**What you have to do**
When you output the records, match them exactly and omit any picture they include.

**Data supplied**
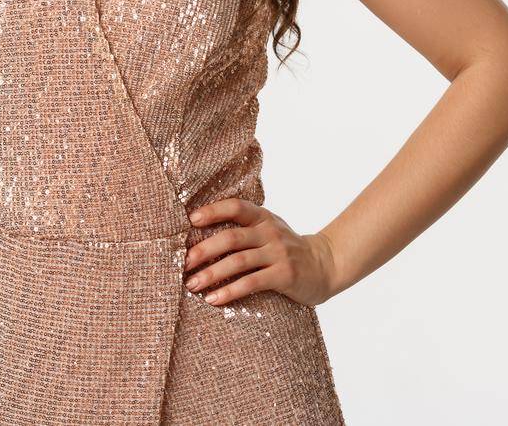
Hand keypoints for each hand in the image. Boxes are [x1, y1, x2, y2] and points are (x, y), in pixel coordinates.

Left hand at [181, 197, 338, 307]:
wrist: (324, 266)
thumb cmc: (286, 250)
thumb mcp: (268, 231)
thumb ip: (244, 229)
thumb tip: (200, 237)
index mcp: (263, 217)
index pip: (235, 206)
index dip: (213, 211)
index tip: (191, 220)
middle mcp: (270, 231)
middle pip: (231, 237)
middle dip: (203, 250)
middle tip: (183, 264)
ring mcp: (278, 253)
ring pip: (238, 261)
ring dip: (211, 274)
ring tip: (192, 285)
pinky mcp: (284, 275)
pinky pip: (251, 282)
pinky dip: (230, 291)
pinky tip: (214, 299)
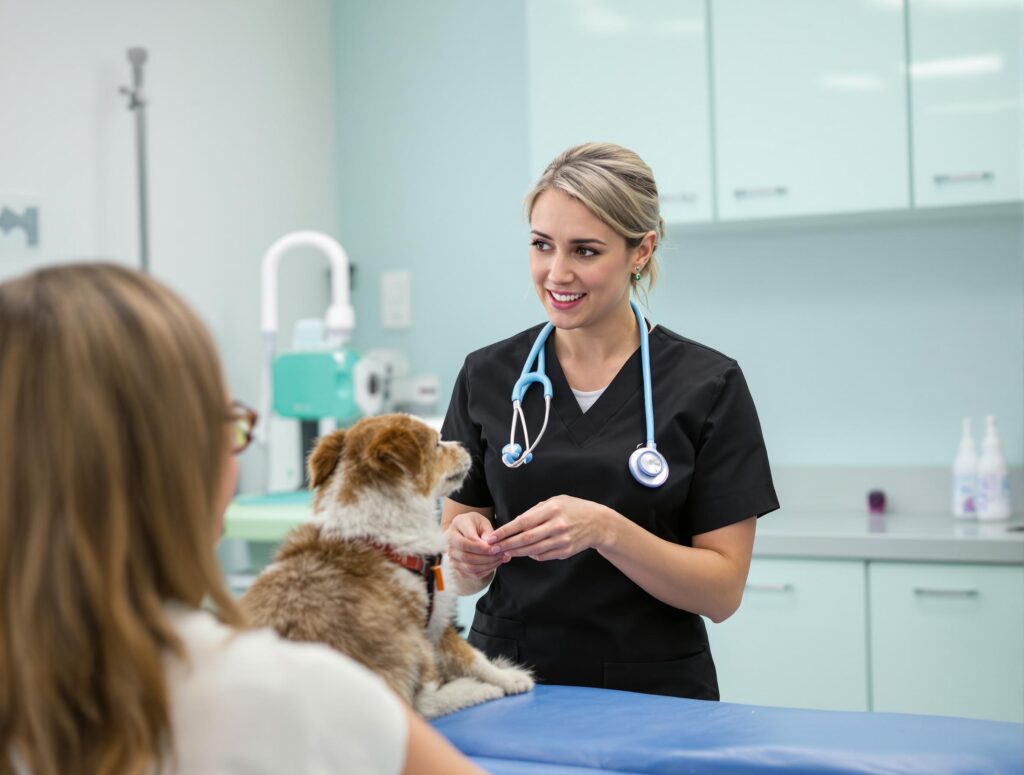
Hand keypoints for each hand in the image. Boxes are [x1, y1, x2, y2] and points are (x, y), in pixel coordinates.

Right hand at [445, 511, 508, 580]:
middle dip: (486, 558)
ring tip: (500, 559)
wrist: (466, 529)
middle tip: (501, 555)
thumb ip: (488, 533)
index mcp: (457, 525)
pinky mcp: (456, 566)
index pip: (467, 541)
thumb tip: (491, 547)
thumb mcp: (483, 523)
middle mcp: (449, 542)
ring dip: (487, 566)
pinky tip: (494, 564)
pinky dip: (485, 571)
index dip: (483, 548)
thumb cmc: (476, 524)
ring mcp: (451, 556)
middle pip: (466, 556)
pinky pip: (471, 574)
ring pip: (469, 567)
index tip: (497, 549)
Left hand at [485, 496, 612, 561]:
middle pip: (526, 538)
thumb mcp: (555, 501)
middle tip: (492, 548)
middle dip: (506, 544)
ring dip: (516, 552)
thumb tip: (515, 523)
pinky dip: (531, 554)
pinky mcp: (565, 551)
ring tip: (503, 552)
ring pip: (532, 550)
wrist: (598, 523)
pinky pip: (543, 555)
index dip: (505, 531)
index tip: (492, 536)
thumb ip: (535, 511)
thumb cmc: (573, 509)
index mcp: (552, 510)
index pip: (523, 522)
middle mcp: (557, 526)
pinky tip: (524, 552)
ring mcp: (562, 540)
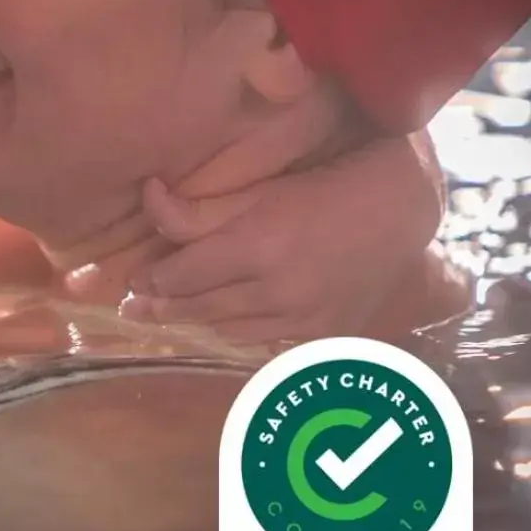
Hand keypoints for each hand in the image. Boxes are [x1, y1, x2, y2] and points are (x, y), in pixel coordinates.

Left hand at [120, 133, 445, 342]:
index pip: (183, 275)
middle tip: (130, 309)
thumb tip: (148, 197)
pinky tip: (219, 321)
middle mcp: (279, 290)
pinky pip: (262, 339)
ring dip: (196, 321)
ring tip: (168, 314)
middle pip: (200, 307)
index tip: (133, 279)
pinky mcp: (321, 333)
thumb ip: (199, 208)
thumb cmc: (322, 191)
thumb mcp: (259, 191)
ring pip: (228, 329)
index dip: (153, 279)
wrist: (399, 214)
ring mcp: (303, 317)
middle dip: (161, 307)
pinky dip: (236, 329)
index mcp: (259, 246)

**Exercise output**
Hand keypoints for each hand in the image. Boxes are [x1, y1, x2, y2] and points are (x, y), in pixel coordinates.

Left hand at [181, 197, 338, 307]:
wrist: (324, 266)
thumb cmc: (286, 250)
thumb mcp: (268, 231)
thumb ip: (244, 229)
thumb tip: (200, 237)
index mcp: (263, 217)
index pip: (235, 206)
index dip: (213, 211)
index tip: (191, 220)
middle mcp: (270, 231)
middle pip: (231, 237)
middle dip: (203, 250)
middle tip: (183, 264)
ring mcp: (278, 253)
ring pip: (238, 261)
ring dip: (211, 274)
ring tip: (192, 285)
pinky mcp: (284, 275)
pinky pip: (251, 282)
pinky dip: (230, 291)
pinky tip: (214, 299)
Hand keypoints for each hand in the image. Boxes are [x1, y1, x2, y2] and points are (x, y), in pixel coordinates.

Right hand at [445, 511, 508, 580]:
middle dip: (486, 558)
ring tip: (500, 559)
wrist: (466, 529)
middle tip: (501, 555)
thumb ip: (488, 533)
index mcp: (457, 525)
pinky mcp: (456, 566)
index pip: (467, 541)
thumb tip: (491, 547)
thumb mcp: (483, 523)
middle mcp: (449, 542)
ring dip: (487, 566)
pinky tip: (494, 564)
pinky dip: (485, 571)
index dip: (483, 548)
thumb cmc: (476, 524)
ring mcp: (451, 556)
middle pip: (466, 556)
pinky pip: (471, 574)
ring pip: (469, 567)
index tip: (497, 549)
Left hand at [485, 496, 612, 561]:
middle pip: (526, 538)
thumb mcp: (555, 501)
middle tip: (492, 548)
middle dip: (506, 544)
ring dip: (516, 552)
thumb tip: (515, 523)
pinky dip: (531, 554)
pinky mcp: (565, 551)
ring tip: (503, 552)
ring pip: (532, 550)
wrist: (598, 523)
pinky pip: (543, 555)
index dip: (505, 531)
index tip: (492, 536)
thumb ip: (535, 511)
thumb cmc: (573, 509)
index mcp: (552, 510)
index pip: (523, 522)
middle mcp: (557, 526)
pinky tip: (524, 552)
ring mcp: (562, 540)
Hand keypoints for each hand in the image. Boxes are [x1, y1, x2, y2] and points are (x, y), in pixel coordinates.

Left hand at [120, 133, 445, 342]:
index pip: (183, 275)
middle tip: (130, 309)
thumb tip: (148, 197)
pinky tip: (219, 321)
middle mcp: (279, 290)
pinky pip: (262, 339)
ring dip: (196, 321)
ring tip: (168, 314)
middle pip: (200, 307)
index tip: (133, 279)
pinky mcp: (321, 333)
thumb ip: (199, 208)
thumb cmc: (322, 191)
thumb mcp: (259, 191)
ring pip: (228, 329)
index dip: (153, 279)
wrist: (399, 214)
ring mcp: (303, 317)
middle dip: (161, 307)
pinky dip: (236, 329)
index mcp: (259, 246)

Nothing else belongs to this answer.